## THE RECORDS

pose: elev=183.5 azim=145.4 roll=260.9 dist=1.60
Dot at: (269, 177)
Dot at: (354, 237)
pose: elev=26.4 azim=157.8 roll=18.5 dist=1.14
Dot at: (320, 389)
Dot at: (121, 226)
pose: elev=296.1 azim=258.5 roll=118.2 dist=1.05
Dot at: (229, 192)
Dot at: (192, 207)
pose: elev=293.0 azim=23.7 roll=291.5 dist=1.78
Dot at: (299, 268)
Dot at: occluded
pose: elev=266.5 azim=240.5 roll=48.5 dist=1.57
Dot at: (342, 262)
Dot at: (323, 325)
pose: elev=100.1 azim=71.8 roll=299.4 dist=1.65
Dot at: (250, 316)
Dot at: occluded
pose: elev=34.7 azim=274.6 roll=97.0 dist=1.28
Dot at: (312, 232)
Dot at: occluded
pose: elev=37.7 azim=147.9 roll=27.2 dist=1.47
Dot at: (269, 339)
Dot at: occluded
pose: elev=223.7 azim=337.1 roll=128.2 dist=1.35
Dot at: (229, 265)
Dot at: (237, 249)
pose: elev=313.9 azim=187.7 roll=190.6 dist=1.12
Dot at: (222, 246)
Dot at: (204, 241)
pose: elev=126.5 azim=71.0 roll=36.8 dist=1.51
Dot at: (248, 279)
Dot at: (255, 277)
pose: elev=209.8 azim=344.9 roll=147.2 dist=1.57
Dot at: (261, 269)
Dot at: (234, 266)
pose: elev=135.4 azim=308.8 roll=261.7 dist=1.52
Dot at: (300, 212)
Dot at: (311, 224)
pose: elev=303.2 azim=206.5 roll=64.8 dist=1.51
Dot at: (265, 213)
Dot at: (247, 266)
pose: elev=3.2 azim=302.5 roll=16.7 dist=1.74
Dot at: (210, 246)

## PROBLEM DESCRIPTION
Format every line of the records above as a numbered list, leaving out any blank lines.

## TASK SOLUTION
1. pose: elev=183.5 azim=145.4 roll=260.9 dist=1.60
2. Dot at: (269, 177)
3. Dot at: (354, 237)
4. pose: elev=26.4 azim=157.8 roll=18.5 dist=1.14
5. Dot at: (320, 389)
6. Dot at: (121, 226)
7. pose: elev=296.1 azim=258.5 roll=118.2 dist=1.05
8. Dot at: (229, 192)
9. Dot at: (192, 207)
10. pose: elev=293.0 azim=23.7 roll=291.5 dist=1.78
11. Dot at: (299, 268)
12. Dot at: occluded
13. pose: elev=266.5 azim=240.5 roll=48.5 dist=1.57
14. Dot at: (342, 262)
15. Dot at: (323, 325)
16. pose: elev=100.1 azim=71.8 roll=299.4 dist=1.65
17. Dot at: (250, 316)
18. Dot at: occluded
19. pose: elev=34.7 azim=274.6 roll=97.0 dist=1.28
20. Dot at: (312, 232)
21. Dot at: occluded
22. pose: elev=37.7 azim=147.9 roll=27.2 dist=1.47
23. Dot at: (269, 339)
24. Dot at: occluded
25. pose: elev=223.7 azim=337.1 roll=128.2 dist=1.35
26. Dot at: (229, 265)
27. Dot at: (237, 249)
28. pose: elev=313.9 azim=187.7 roll=190.6 dist=1.12
29. Dot at: (222, 246)
30. Dot at: (204, 241)
31. pose: elev=126.5 azim=71.0 roll=36.8 dist=1.51
32. Dot at: (248, 279)
33. Dot at: (255, 277)
34. pose: elev=209.8 azim=344.9 roll=147.2 dist=1.57
35. Dot at: (261, 269)
36. Dot at: (234, 266)
37. pose: elev=135.4 azim=308.8 roll=261.7 dist=1.52
38. Dot at: (300, 212)
39. Dot at: (311, 224)
40. pose: elev=303.2 azim=206.5 roll=64.8 dist=1.51
41. Dot at: (265, 213)
42. Dot at: (247, 266)
43. pose: elev=3.2 azim=302.5 roll=16.7 dist=1.74
44. Dot at: (210, 246)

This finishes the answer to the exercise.